Right after I got surgery, I felt strange. I felt strange that I spent so much money on something so self-indulgent. And I felt really strange about my place in the world. I called a friend who, like me, is not taking testosterone, gets read as female fairly frequently, and who had chest reconstruction surgery. I tried to articulate the fact that all of a sudden, it felt as if I didn't exist in the world, save for in the presence of a few people that understood my wonderfully freakish, spectacularly monstrous gender. He both reassured and disappointed me with his reply: "We're illegible. But everyone is, it's just that most people are never confronted with the situation of really realizing it." We are all constantly misreading, misunderstanding, and misinterpreting others in the world. But if identity were simple and easily readable, it wouldn't be fun and it wouldn't be interesting. What I hope for is a way in which we can actively articulate, rewrite, translate, and metaphorize, both in terms of verbal and bodily language, in order to continue the long project of fighting ourselves into existence. At the same time, I want us to remember the ways in which we read other people, and to remember that there's always something lost in the translation, that there is something sinister in the process of categorizing people even with good intention, and that there are multiple and changing ways to interpret and represent. In these simultaneous and related practices, it seems that there is room to both better understand the complexity of everyone's identities (including those that we, as queers, as artists, and as freaks might otherwise write off as "simple" or "one-dimensional"), and to further articulate our own identities, to each other as well as on a much larger scale. The details are always the best part of the book, anyway.

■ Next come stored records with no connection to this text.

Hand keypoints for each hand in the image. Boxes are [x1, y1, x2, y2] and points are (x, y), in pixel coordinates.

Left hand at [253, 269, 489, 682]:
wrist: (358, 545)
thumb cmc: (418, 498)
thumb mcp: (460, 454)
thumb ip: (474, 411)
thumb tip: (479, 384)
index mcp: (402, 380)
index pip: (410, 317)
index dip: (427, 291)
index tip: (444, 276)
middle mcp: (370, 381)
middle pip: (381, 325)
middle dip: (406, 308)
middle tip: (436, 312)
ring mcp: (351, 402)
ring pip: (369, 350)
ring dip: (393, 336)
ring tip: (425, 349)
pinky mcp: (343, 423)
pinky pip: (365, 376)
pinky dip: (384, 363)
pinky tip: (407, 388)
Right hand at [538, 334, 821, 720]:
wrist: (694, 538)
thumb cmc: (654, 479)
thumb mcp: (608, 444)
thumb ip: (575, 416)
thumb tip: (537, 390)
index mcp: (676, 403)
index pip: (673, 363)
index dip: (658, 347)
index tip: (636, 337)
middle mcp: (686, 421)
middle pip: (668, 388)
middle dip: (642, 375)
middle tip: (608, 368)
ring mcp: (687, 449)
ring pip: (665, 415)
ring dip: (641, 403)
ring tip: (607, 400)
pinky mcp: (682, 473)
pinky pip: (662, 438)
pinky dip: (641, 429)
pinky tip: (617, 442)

*This brilliant (and quite convincing, I might add) idea comes from a zine written by Annie Danger called "Go Fuck Yourself." It's full of excellent tips, mainly on making your own sex toys, and also on making your own gender-altering devices. Write to her for a copy of your own right now: Annie Danger/379 40thSt./ Oakland, CA 94609/ touchtwice@yahoo.com
**Without expanding excessively on the situation with my parents, I will say that part of my Tit Drag during their visit had to do with strategically holding off from utterly alienating them with my gender project in order to begin to build a sturdier foundation with them upon which to work out our issues with one another. I'm a Capricorn, and I value long, planned-out processes. I feel weird about tit drag, but excellent about the space that I felt it opened up that points toward a time when we'll be able to discuss more about my gender and surgery in a manner that won't alienate all of us from each other.